Editor still believes nothing beats the printed word

Posted January 12, 2012

Editor's note: The Merced Sun-Star is a McClatchy newspaper company property in California.

By Mike Tharp, Merced Sun-Star Executive Editor

What the world is today, good and bad, it owes to Gutenberg.

So said Mark Twain in 1900 about the man who invented the printing press.

What would the American novelist say today?

Does print have a future?

I don't know the answer to the first question, although it would probably be funny.

But the answer to the second question is yes.

Print does have a future.

Those of you reading this on your laptop, PC, Kindle, Nook, iPhone or iPad might wish you were reading the Sun-Star newspaper so you could wad it up in your fist and toss it in the nearest wastebasket.

Rubbish. Fishwrap. Birdcage liner.

It's true. To many, the future of print looks like the future of the stamp, the landline, the check, the CD -- in short, not much of a future at all.

But some -- most of us who remember black-and-white TV shows -- believe print will survive. We know it won't be anything close to what it was when we were growing up, let alone even 10 years ago.

Ralph Gage, director of special projects for the Lawrence, Kan., Journal-World, mentioned over breakfast a year ago that he thought that as long as the baby boomers were around (the generation born from 1946 through 1964 ), the printed newspaper would keep an audience. His take is important, because the Journal-World has been in the forefront of what was once called "convergence," using online and other digital platforms to get the news out.

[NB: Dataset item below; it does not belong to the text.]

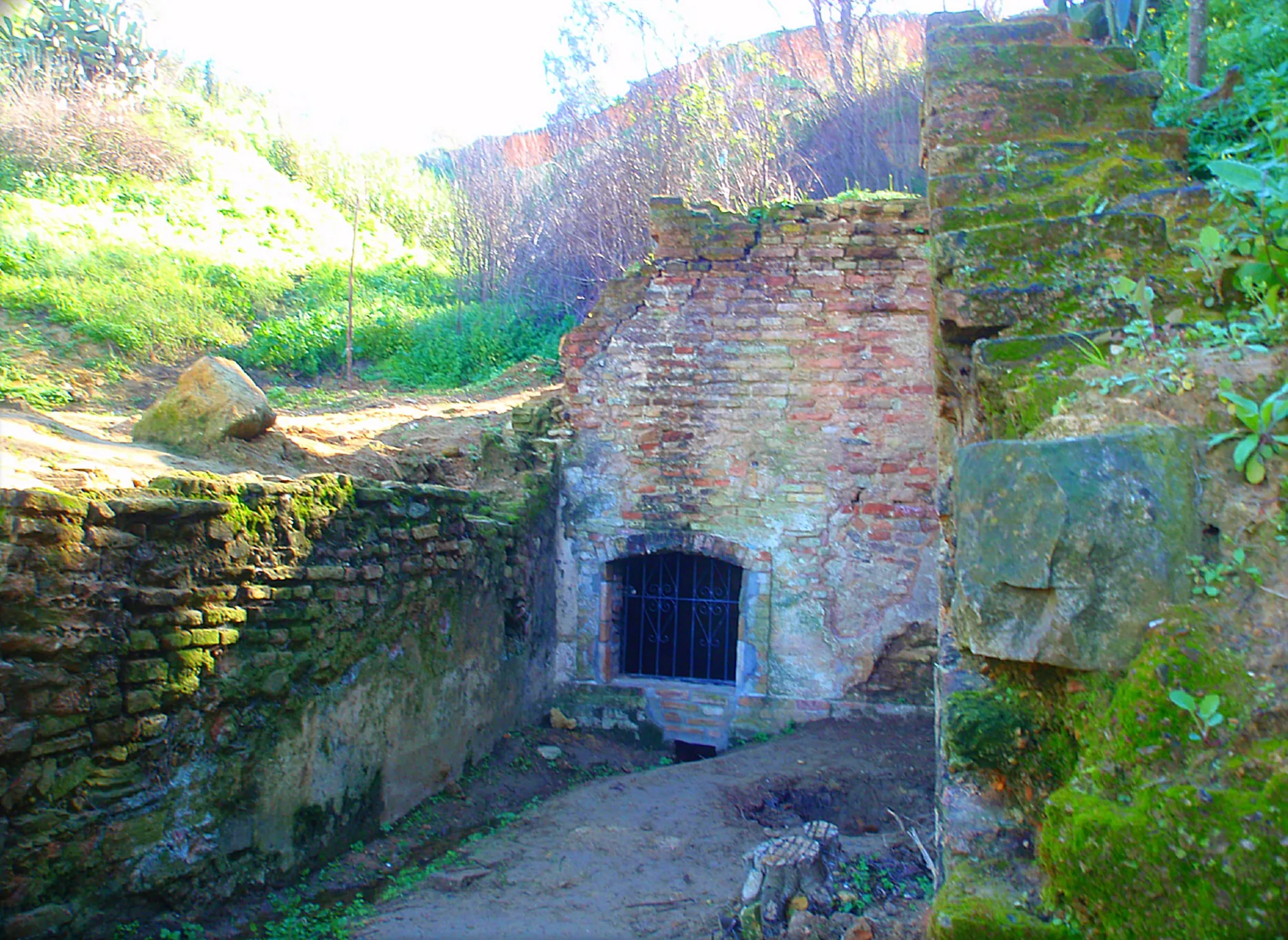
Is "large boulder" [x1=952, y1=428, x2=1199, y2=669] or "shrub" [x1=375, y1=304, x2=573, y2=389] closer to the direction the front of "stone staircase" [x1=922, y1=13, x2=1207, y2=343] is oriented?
the large boulder

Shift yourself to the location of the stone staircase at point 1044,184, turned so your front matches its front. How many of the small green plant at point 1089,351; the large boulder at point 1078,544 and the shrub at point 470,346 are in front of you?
2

Mike Hedges, managing editor of the Washington Examiner, and a boomer himself, isn't so upbeat. "There will be a news business, and journalism will continue, but delivering it via printed newspapers will soon be as dead as delivering ice by wagon, milk by truck, loading a cassette tape to listen to music or going to Blockbuster to watch a movie," he wrote in an email last year.

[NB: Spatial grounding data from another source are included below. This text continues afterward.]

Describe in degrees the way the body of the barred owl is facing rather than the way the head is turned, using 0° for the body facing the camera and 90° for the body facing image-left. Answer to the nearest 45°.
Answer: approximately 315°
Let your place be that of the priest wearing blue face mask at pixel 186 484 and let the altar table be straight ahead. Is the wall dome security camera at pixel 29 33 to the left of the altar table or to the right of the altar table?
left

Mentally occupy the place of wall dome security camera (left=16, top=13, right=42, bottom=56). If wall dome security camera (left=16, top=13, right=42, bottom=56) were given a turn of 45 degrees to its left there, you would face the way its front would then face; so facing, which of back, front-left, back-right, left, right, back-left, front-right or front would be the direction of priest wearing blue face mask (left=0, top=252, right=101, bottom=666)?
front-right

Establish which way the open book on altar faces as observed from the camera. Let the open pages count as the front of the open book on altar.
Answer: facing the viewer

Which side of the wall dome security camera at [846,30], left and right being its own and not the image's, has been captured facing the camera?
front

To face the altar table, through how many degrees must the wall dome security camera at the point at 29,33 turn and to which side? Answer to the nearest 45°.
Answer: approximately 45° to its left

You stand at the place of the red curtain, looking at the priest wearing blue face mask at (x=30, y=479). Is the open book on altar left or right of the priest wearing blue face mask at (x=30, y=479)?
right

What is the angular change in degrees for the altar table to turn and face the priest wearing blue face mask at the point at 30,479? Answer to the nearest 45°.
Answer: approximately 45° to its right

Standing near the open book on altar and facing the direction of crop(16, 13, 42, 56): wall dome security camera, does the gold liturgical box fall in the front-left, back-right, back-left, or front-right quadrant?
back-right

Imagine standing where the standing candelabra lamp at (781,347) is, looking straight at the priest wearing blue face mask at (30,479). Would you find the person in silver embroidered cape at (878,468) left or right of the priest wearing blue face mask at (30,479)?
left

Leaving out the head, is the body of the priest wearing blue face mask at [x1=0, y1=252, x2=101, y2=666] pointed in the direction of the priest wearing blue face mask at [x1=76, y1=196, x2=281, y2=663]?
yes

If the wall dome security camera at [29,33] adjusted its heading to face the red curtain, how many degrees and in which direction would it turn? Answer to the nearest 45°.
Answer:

But we both agree that there will be exceptions to that forecast. He includes his Examiner, "distributed via newsstands and hawkers at subway stations and elsewhere for free." And places like Merced, where newspapers that survive "may be in towns under 100,000 in population, where the hyperlocal news, high school sports, etc., loyal local advertisers and a fairly narrow distribution pattern make it economically viable."

Mike's too modest to mention the hundreds of stories his crew of scrappy, hungry reporters (like our own Feral Dogs) has published that the Washington Post and Washington Times have had to follow after the Examiner beat them to the punch

You've seen our mantra in this space before: We're too small to fail.

And that view got some recent support from two local women who know a lot about the demand for print: Jacque Meriam, the county's head librarian; and Nancy Smith, owner of Second Time Around, the used bookstore on Main Street downtown.

"Libraries are being rediscovered," Jacque says. "We get a lot of people coming in who say, 'I can't buy this book -- I'm going to get it from you.' " Each quarter, 3,000 to 3,500 requests come from Merced library patrons seeking books from other libraries in the San Joaquin Valley.

In a cruel irony, one reason the library has been rediscovered is the lingering economic recession. "People are getting library cards because of reduced circumstances," Jacque says. More patrons come in to use the free Internet service, looking for jobs, composing resumes, searching databases.

And because many Mercedians can't afford Kindles or other e-devices, they resort to checking out that two-pound rectangle of printed words on paper.

Nancy Smith believes bookstores like hers will stick around because they've found just the right niche between the giant chains, such as Barnes & Noble, and the Amazons of the world. "A used bookstore offers out-of-print books, rare books, unusual books," she says. "You can't approach those qualities online."

Her niche has led to customers coming from as far away as Napa, just because they know she has or will get what they want. One customer from Sacramento "comes once a month to see the latest books I've gotten about Vietnam. Another comes from Fresno to see what I've got on the Far East."

Both women agree on a key but overlooked part of print's survival -- what it feels like to touch the page. "I don't want to hold a Kindle in bed," Jacque says. "People still will want that tactile stimulation." Her pet peeve: parents who put children to bed letting them hold hand-held devices to read a bedtime story. "There's no interaction," she says, "between parent and child."

Adds Nancy: "One of the things that keeps people buying books is the tactile sensation. There's a charm to coming in and browsing and seeing something you weren't even looking for."

Books aren't newspapers. The Sun-Star and our parent, McClatchy, are charging into the digital world, avatars flying. Our website, www.mercedsunstar.com, has become Merced's coffee shop, its water cooler, its village well, where hundreds of conversations go on every day.

Maybe nobody under 30 in our county reads a printed newspaper. Except when they want to, such as when Le Grand High's football team made its run to the state championship game. But thousands of other Mercedians do read our newspaper every day. Maybe that number will drop.

But the calls and emails and letters and conversations from our audience strongly suggest that when something really matters to them, they want to see it in print. Birth of a child. Death of a parent. Marriage. Horoscope. Comics. A website update just won't do.

So if you're reading this at the breakfast table and happen to spill coffee on the front page, no sweat. We'll print another one for you tomorrow.